→ Data supplied:

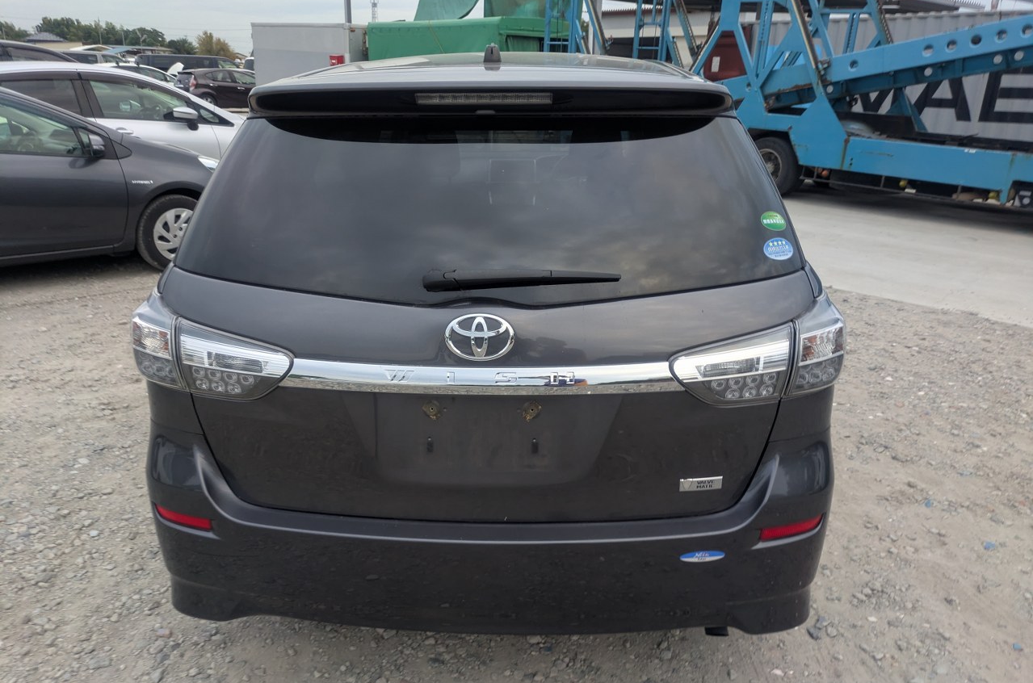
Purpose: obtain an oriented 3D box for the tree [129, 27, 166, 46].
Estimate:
[{"bbox_3d":[-45.605,-36.075,93.387,5.038,6.072,5.038,-8,22,-23],"label":"tree"}]

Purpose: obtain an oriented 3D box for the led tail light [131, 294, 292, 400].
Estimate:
[{"bbox_3d":[-0.659,-0.004,1.640,0.410,0.210,0.270,1,20,1],"label":"led tail light"}]

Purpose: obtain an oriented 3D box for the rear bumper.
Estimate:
[{"bbox_3d":[-0.067,0.402,1.821,1.670,0.480,0.480,1,20,1],"label":"rear bumper"}]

→ Task to complete: Using the material above, copy every line in which the string "oriented" occurs.

→ Solution for this exercise:
Purpose: obtain an oriented 3D box for the tree [129, 27, 166, 46].
Purpose: obtain an oriented 3D box for the led tail light [131, 294, 292, 400].
Purpose: obtain an oriented 3D box for the rear bumper.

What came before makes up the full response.